«Spogliato di tutto attendeva l’incontro con Dio». Le ultime ore di Giovanni Paolo II raccontate dal suo medico

L’aggravarsi della malattia, gli ultimi gesti deboli e la richiesta: «Lasciatemi andare dal Signore». A nove anni dalla morte del Papa presto santo il suo medico racconta quei momenti

È il bollettino ora per ora di un uomo anziano sfinito dalla malattia, ma che vive quegli ultimi momenti di vita con grande dignità mista ad attesa, sapendo che presto potrà andare ad abbracciare il Padre. A nove anni dalla morte di Giovanni Paolo II Libero pubblica alcuni stralci dell’intervista al medico personale di papa Wojtyla, Renato Buzzonetti, raccolta da Wlodzimierz Redzioch nel libro appena uscito per Ares Accanto a Giovanni Paolo II, dove il dottore cita gli appunti degli ultimi momenti critici trascorsi a fianco del pontefice polacco, che il 27 aprile prossimo verrà proclamato santo.
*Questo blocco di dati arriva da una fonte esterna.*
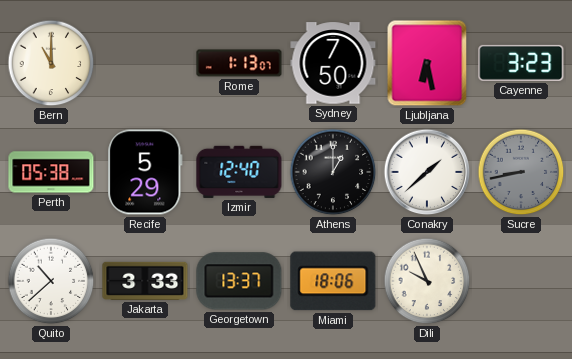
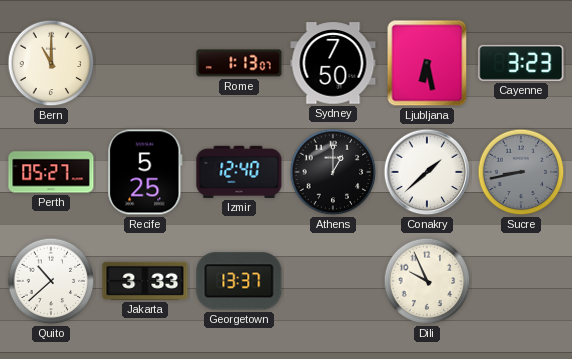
Perth: 05:38 -> 05:27
Recife: 5:29 -> 5:25
Miami: 18:06 -> none
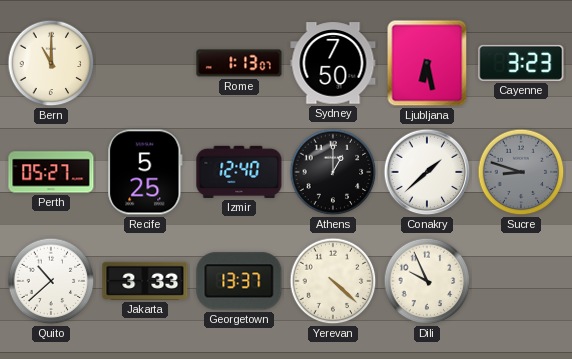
Sucre: 8:43 -> 8:48
Yerevan: none -> 4:22
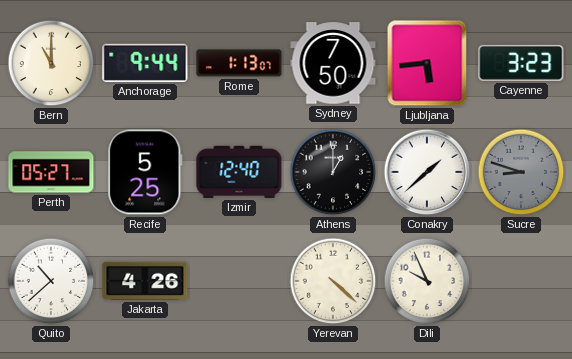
Anchorage: none -> 9:44
Ljubljana: 6:28 -> 5:44
Jakarta: 3:33 -> 4:26
Georgetown: 13:37 -> none
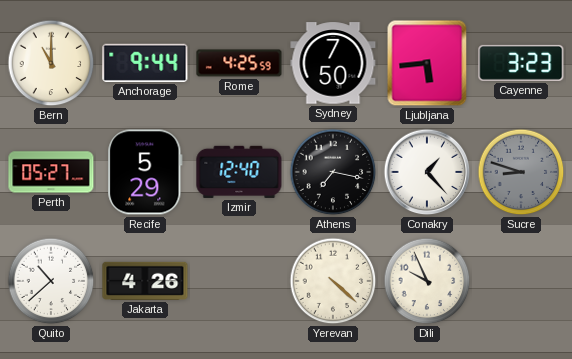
Rome: 1:13 -> 4:25
Recife: 5:25 -> 5:29
Athens: 1:00 -> 7:17
Conakry: 1:38 -> 1:23
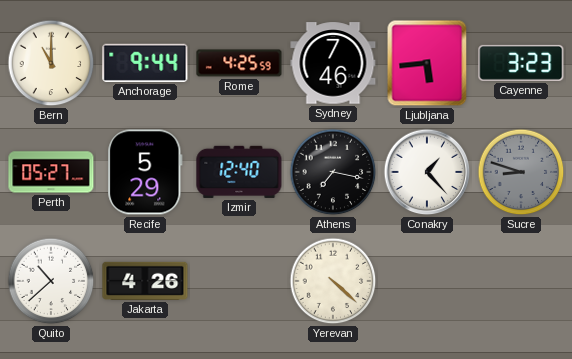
Sydney: 7:50 -> 7:46
Dili: 9:56 -> none
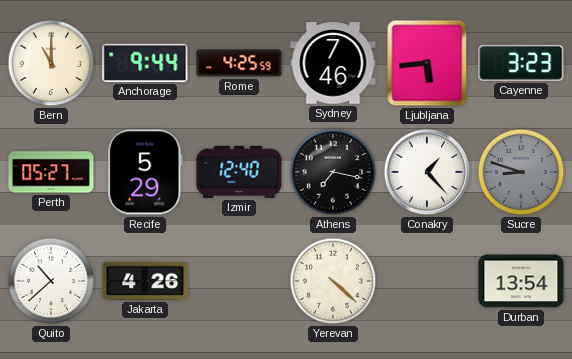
Durban: none -> 13:54
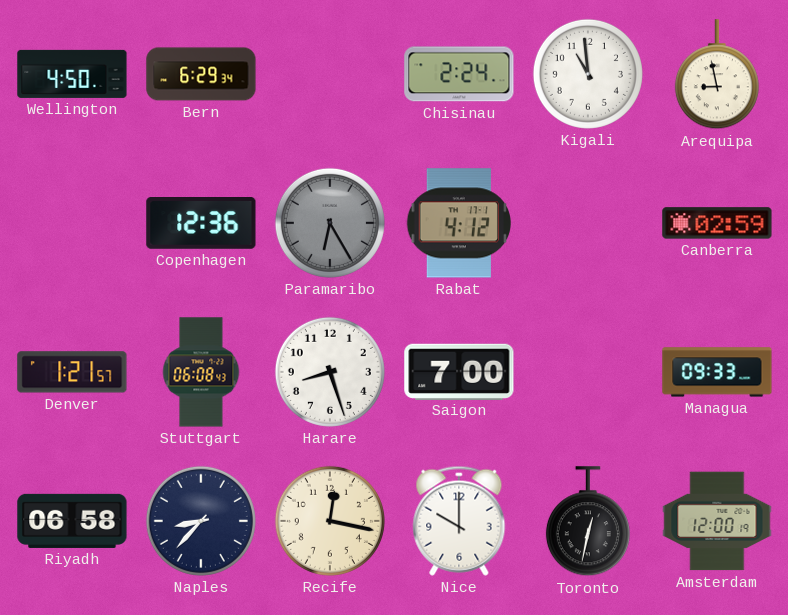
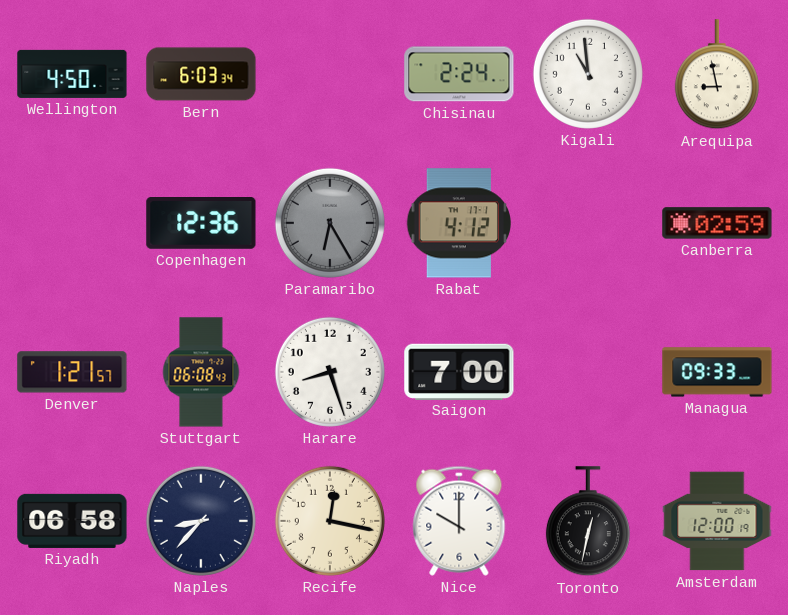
Bern: 6:29 -> 6:03
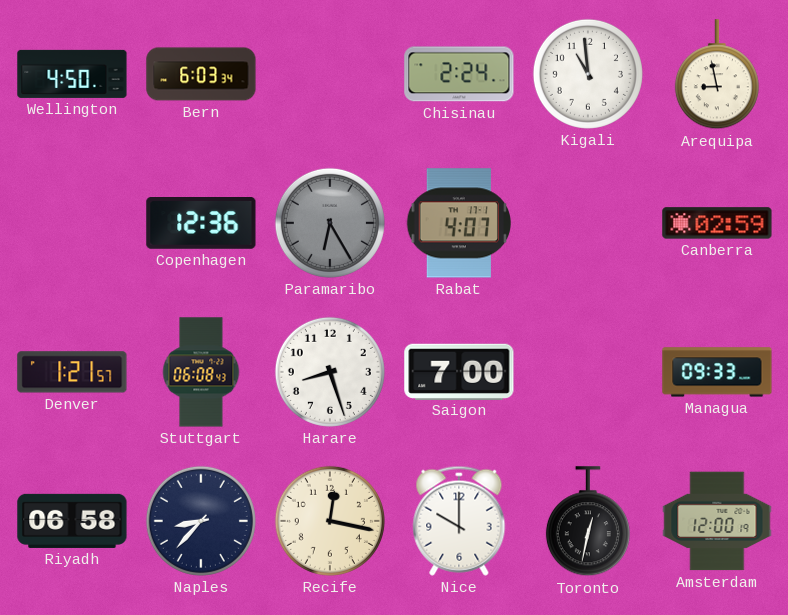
Rabat: 4:12 -> 4:07
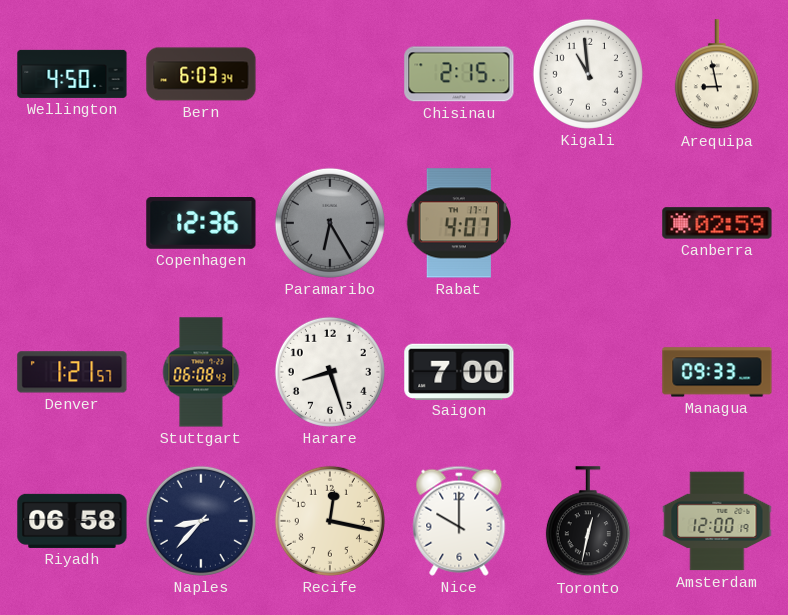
Chisinau: 2:24 -> 2:15
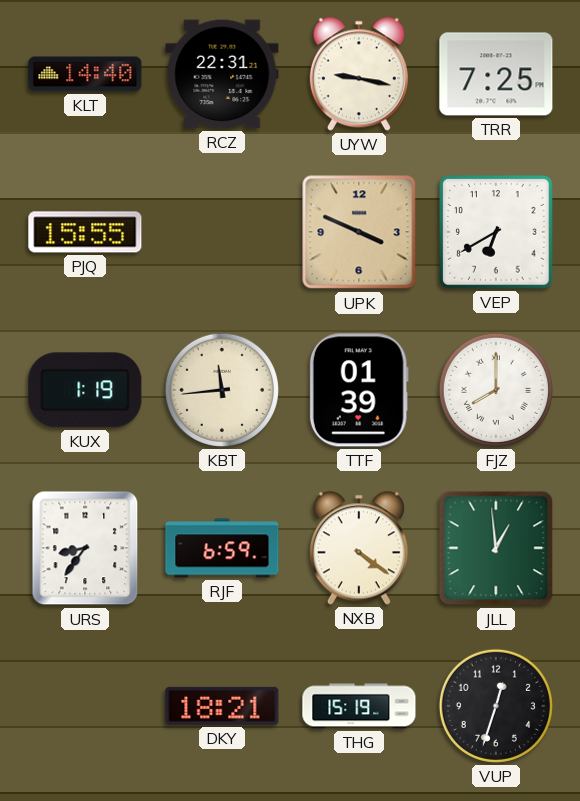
MORI’ ALLE 21.37. La cronaca comincia con la messa di giovedì 31 marzo 2005, durante la quale il Papa «viene colto da un brivido squassante, cui segue una grave elevazione termica e un gravissimo shock settico. Grazie alla bravura dei rianimatori in servizio, la situazione critica viene dominata e controllata ancora una volta». Seguono ore di stallo, al Santo Padre viene somministrata l’unzione degli infermi, in una celebrazione in cui non si tira indietro dal suo ruolo di officiante nonostante le condizioni fisiche precarie: «Alla consacrazione, il Papa solleva debolmente il braccio destro due volte, per il pane e per il vino. Accenna a battersi il petto con la mano destra al momento dell’Agnus Dei». Trascorre in quelle condizioni tutto il venerdì e il sabato pomeriggio: attorno alle 16 di quel 2 aprile, poi, si addormenta e perde conoscenza, per poi entrare in coma profondo e morire alle 21.37: «Dopo pochi minuti di stupito dolore, viene intonato il Te Deum in lingua polacca e dalla piazza, d’improvviso, si vede illuminata la finestra della stanza da letto del Papa».

«UNA VIA CRUCIS AL TRAGUARDO FINALE». Buzzonetti racconta anche di una frase che, poco prima di entrare in coma, il Pontefice ha sussurrato alla suora infermiera Tobiana Sobodka: «Lasciatemi andare dal Signore…», e spiega: «Quelle parole non costituivano una resa passiva alla malattia né una fuga dalla sofferenza, ma dicevano la consapevolezza profonda di una via crucis che ormai si avvicinava al traguardo finale: l’incontro con Dio. Giovanni Paolo II non voleva ritardare questo appuntamento atteso fin dagli anni della prima giovinezza. Per questo lui aveva vissuto. Furono, dunque, parole di attesa e di speranza, di rinnovato e definitivo abbandono nelle mani del Padre». Il medico racconta poi di come quei momenti furono vissuti da tutti i presenti rispettando la sofferenza di Wojtyla: «La razionalità tecnica, la coscienza e la saggezza dei medici, l’illuminato affetto dei famigliari furono costantemente orientate dal totale e misericordioso rispetto per l’uomo sofferente. Non ci fu il cosiddetto accanimento terapeutico».

«UN UOMO NUDO DAVANTI AL SIGNORE». Renato Buzzonetti chiude la sua intervista spiegando come per lui quelle ore a fianco di papa Giovanni Paolo II siano state intense e particolarmente significative: «È stata la morte di un uomo spogliato ormai di tutto, che aveva sperimentato le ore della battaglia e della gloria e ora si presentava nella sua nudità interiore, povero e solo, all’incontro col suo Signore. In quell’ora di dolore e di stupore ebbi la sensazione di trovarmi sulle sponde del lago di Tiberiade. Tutta la storia sembrava azzerata, mentre Cristo si accingeva a chiamare il nuovo Pietro. La linea isoelettrica dell’elettrocardiotanatogramma registrava la fine della grande avventura terrena di un uomo già invocato grande e santo dal popolo di Dio, ma sembrava delineare un nuovo orizzonte, aperto verso un futuro già cominciato».